> [EXCERPT PROVIDED]:
= = = = = = =

All of the following games are available now on Steam for less than $15 USD, sales notwithstanding.

8 Half-Minute Hero

You’d Be Surprised What Can Happen in 30 Seconds

Half-Minute Hero gameplay

Have you ever actually counted down 30 seconds in your head while you go about your day? It’s way longer than you think it is. In the span of 30 seconds, I can walk over to my fridge, grab a drink, pour it into a cup, and sit back down at my desk, all at a leisurely pace. If you can do all that in just 30 seconds, surely saving the entire world in a comparable timeframe is doable. That’s the idea behind Half-Minute Hero.

Half-Minute Hero is a hypersonic RPG where the world is going to end in exactly 30 seconds, and you need to get strong enough in time to pummel the jerk responsible. You have to rush through map exploration and random battles, accruing EXP and cash, then hoof it back to the safety of town where time is paused. You can reset the clock for gold, but it gets more expensive every time, so you still have a deadline to keep.

The base game mode is made up of 30 light-speed missions, though there are other game modes including a more strategy-centric Evil Lord mode, a shoot ‘em up Princess mode, and modes with time modifiers like 300 seconds with no resets or just 3 seconds.

= = = = = = =

> [ACTIVITY LIST]:
a – In the Half-Minute Hero write-up, why do you still face a deadline even though the clock can be reset?
b – From the Half-Minute Hero write-up, extract the passage between "Have you ever" and "deadline to keep.", inclusive.

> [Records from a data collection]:
= = = = = = =

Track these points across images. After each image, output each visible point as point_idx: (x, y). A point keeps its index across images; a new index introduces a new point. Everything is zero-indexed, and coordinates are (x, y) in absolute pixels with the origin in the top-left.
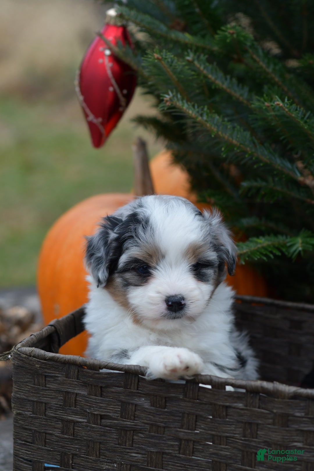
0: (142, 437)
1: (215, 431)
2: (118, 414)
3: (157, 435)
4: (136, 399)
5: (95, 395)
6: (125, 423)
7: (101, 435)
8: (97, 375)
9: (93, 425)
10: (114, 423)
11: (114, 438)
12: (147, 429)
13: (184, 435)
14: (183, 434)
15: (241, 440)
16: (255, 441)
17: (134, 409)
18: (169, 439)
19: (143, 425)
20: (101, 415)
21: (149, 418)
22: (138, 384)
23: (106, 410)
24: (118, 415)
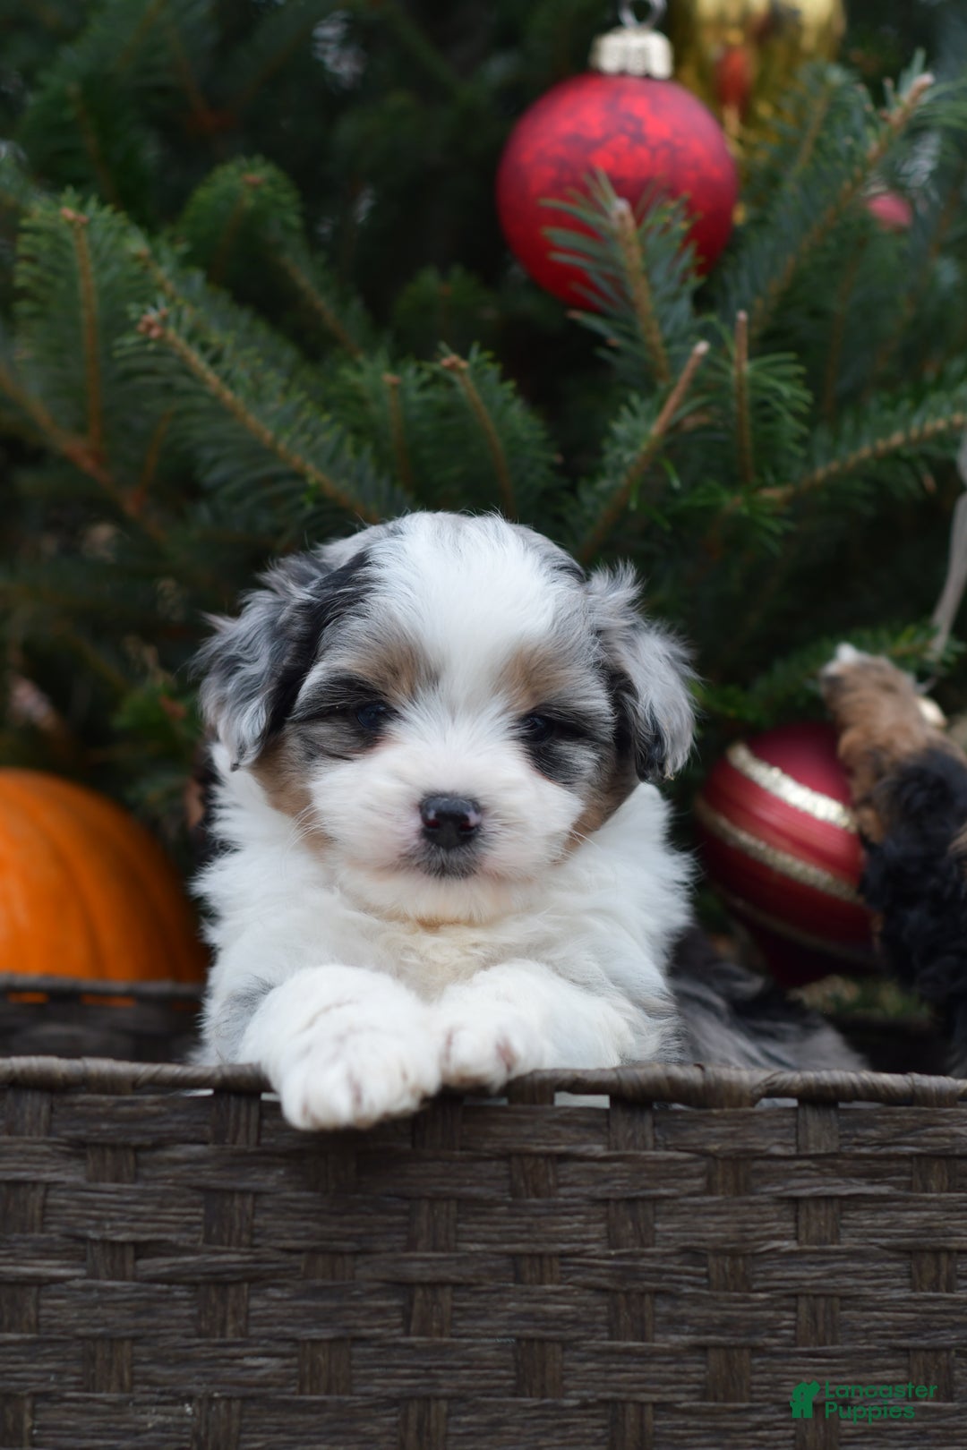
0: (280, 1300)
1: (523, 1241)
2: (194, 1232)
3: (330, 1283)
4: (255, 1177)
5: (117, 1180)
6: (223, 1258)
7: (139, 1313)
8: (126, 1109)
9: (110, 1284)
10: (186, 1264)
11: (178, 1317)
12: (298, 1268)
13: (422, 1269)
14: (418, 1265)
15: (609, 1257)
16: (652, 1256)
17: (249, 1207)
18: (371, 1293)
19: (283, 1257)
20: (136, 1245)
21: (306, 1229)
22: (260, 1128)
23: (156, 1226)
24: (196, 1236)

= = = = = = =

> [ANSWERS]:
a – Resetting the clock costs gold, and the price goes up every time you do it. So you can't keep resetting forever, and you still have a deadline to meet.

b –
Have you ever actually counted down 30 seconds in your head while you go about your day? It’s way longer than you think it is. In the span of 30 seconds, I can walk over to my fridge, grab a drink, pour it into a cup, and sit back down at my desk, all at a leisurely pace. If you can do all that in just 30 seconds, surely saving the entire world in a comparable timeframe is doable. That’s the idea behind Half-Minute Hero.

Half-Minute Hero is a hypersonic RPG where the world is going to end in exactly 30 seconds, and you need to get strong enough in time to pummel the jerk responsible. You have to rush through map exploration and random battles, accruing EXP and cash, then hoof it back to the safety of town where time is paused. You can reset the clock for gold, but it gets more expensive every time, so you still have a deadline to keep.